-- Document section follows --

Similarly, the DoD LoW Manual insists–correctly in my opinion—that “protected persons [civilians] may not be used to shield, favor, or impede military operations.” (¶ 5.12.3.4)  (Keep in mind that those who join a levée en masse are no longer “protected persons” while they serve.)

What about voluntary human shields?  My own view is a nuanced one (found here).  The DoD LoW Manual makes this observation (¶ 5.12.3.4):

[T]he enemy use of voluntary human shields may be considered as a factor in assessing the legality of an attack.  Based on the facts and circumstances of a particular case, the commander may determine that persons characterized as voluntary human shields are taking a direct part in hostilities.

The phrase “direct part in hostilities” is important because civilians who do so lose their protection against attack Consider then the reports (here) that unarmed Ukrainian civilians are using “their bodies to block Russian tanks.” 

To be clear, there is no evidence of any organized effort by the Ukrainian government to try to use protected civilians as human shields to “impede military operations” in contravention of LOAC.  Those Ukranians who nevertheless try to use “their bodies”–with or without government involvement–to “impede” Russian military operations run the risk of finding themselves considered civilians who are taking a “direct part in hostilities.” 

Such persons are subject to being targeted with lethal force, even if they intended their effort to use “their bodies to block Russian tanks” to be more of a political statement than a serious effort to physically stop the armored vehicles.

-- Document section concluded --
-- Records shown follows --

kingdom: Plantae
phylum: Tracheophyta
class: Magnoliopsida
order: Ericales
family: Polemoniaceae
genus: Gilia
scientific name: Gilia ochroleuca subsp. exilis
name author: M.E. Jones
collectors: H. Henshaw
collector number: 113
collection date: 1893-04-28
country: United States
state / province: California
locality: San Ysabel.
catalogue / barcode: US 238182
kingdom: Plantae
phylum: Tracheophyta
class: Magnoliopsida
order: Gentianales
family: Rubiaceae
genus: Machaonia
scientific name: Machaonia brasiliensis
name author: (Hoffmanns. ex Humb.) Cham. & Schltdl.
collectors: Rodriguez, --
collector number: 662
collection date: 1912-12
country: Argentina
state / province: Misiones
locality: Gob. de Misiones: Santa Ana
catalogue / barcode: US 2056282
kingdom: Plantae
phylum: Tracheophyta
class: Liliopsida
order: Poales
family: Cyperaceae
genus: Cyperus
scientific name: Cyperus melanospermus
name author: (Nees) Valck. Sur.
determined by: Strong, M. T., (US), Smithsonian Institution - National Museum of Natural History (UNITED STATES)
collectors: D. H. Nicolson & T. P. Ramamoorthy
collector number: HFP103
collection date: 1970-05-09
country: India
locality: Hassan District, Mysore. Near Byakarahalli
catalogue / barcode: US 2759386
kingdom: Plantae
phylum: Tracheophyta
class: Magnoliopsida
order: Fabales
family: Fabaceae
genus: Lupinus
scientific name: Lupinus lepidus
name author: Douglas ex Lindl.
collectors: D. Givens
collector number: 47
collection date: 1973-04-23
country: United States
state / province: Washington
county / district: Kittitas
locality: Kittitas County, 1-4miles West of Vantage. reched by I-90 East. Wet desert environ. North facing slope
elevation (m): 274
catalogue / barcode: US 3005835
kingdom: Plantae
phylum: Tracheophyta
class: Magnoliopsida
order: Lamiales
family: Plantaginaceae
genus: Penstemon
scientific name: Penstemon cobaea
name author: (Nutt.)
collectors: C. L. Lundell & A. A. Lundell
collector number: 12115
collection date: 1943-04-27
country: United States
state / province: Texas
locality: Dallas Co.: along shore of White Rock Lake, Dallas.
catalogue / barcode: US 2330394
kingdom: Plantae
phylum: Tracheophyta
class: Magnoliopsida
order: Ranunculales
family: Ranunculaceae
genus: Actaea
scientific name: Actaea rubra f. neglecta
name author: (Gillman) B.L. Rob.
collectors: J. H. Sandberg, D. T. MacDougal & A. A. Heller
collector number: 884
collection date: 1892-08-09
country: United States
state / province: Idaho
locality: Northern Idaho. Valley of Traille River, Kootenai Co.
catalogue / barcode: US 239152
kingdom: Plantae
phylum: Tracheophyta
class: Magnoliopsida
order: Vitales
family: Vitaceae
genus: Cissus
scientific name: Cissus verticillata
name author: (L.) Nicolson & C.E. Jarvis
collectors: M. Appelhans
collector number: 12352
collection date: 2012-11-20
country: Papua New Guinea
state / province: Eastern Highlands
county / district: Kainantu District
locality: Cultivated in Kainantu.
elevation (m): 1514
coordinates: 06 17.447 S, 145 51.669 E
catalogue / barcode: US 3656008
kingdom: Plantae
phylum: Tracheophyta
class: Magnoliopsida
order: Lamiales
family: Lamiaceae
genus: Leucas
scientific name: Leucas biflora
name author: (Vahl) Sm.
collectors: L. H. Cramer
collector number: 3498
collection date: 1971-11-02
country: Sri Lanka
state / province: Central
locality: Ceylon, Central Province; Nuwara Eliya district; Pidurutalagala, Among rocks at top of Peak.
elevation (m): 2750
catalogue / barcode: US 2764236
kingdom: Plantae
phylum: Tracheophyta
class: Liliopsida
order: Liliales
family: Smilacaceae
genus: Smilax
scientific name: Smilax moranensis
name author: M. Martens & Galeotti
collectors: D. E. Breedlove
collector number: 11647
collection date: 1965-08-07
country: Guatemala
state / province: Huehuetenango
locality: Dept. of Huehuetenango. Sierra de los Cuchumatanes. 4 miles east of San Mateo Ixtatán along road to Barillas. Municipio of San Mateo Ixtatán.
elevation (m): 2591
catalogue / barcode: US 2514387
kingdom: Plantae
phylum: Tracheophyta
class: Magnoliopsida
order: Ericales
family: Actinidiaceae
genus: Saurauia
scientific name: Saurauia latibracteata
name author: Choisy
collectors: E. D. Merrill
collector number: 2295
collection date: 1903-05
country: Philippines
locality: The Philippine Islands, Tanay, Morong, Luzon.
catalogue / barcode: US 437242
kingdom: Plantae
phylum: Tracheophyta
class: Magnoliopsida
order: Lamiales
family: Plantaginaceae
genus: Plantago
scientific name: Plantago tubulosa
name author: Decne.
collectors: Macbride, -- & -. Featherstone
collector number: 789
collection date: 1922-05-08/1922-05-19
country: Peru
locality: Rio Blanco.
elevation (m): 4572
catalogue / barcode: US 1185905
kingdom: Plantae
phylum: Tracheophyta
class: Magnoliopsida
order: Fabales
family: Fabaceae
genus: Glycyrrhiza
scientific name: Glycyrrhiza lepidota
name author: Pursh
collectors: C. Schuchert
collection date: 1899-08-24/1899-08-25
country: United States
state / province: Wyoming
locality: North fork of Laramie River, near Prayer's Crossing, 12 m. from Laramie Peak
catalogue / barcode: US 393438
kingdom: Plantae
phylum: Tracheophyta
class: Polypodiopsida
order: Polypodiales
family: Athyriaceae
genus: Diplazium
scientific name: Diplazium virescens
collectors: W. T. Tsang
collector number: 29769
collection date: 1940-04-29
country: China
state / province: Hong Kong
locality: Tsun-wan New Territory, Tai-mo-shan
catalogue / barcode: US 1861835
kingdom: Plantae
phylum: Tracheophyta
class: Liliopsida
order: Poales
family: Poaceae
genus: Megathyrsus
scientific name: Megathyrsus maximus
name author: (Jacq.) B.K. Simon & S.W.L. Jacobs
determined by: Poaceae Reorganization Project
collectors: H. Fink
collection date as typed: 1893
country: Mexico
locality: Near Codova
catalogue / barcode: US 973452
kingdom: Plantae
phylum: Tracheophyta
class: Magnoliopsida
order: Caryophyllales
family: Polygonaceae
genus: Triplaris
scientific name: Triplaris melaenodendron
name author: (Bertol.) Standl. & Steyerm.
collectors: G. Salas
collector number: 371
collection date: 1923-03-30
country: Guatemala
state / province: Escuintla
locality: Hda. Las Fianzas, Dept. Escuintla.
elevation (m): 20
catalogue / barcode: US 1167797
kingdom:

-- Records shown concluded --

## Work request 1
Repeat the passage on human shields from "[T]he enemy use" up to and including "a direct part in hostilities.".
## Work request 2
Answer these questions using the passage on human shields.
(a) Which paragraph of the DoD LoW Manual does the passage cite?
(b) What do civilians who take a direct part in hostilities lose?
(c) According to the reports mentioned, what are unarmed Ukrainian civilians using to block Russian tanks?
## Work request 3
Write the next part of the passage on human shields, picking up after its final sentence.
The entries come from a separate source.

## Expected answer 1
[T]he enemy use of voluntary human shields may be considered as a factor in assessing the legality of an attack.  Based on the facts and circumstances of a particular case, the commander may determine that persons characterized as voluntary human shields are taking a direct part in hostilities.

## Expected answer 2
(a) ¶ 5.12.3.4
(b) Their protection against attack
(c) Their bodies

## Expected answer 3
Is it legal for Russian soldiers to dress in civilian clothes to infiltrate the Ukraine?

The Washington Post reported the Ukrainian government charges that “enemy reconnaissance and sabotage groups operate insidiously, disguising themselves in civilian clothes and infiltrating cities to destabilize the situation by carrying out sabotage operations.”

The DoD LoW Manual (¶ 4.17) provides a straightforward answer:

Belligerents may employ spies and saboteurs consistent with the law of war. However, any person (including individuals who would otherwise receive the privileges of lawful combatants) engaging in spying, sabotage, or similar acts behind enemy lines, is regarded as an unprivileged belligerent while doing so. These persons forfeit entitlement to the privileges of combatant status and may be punished after a fair trial if captured.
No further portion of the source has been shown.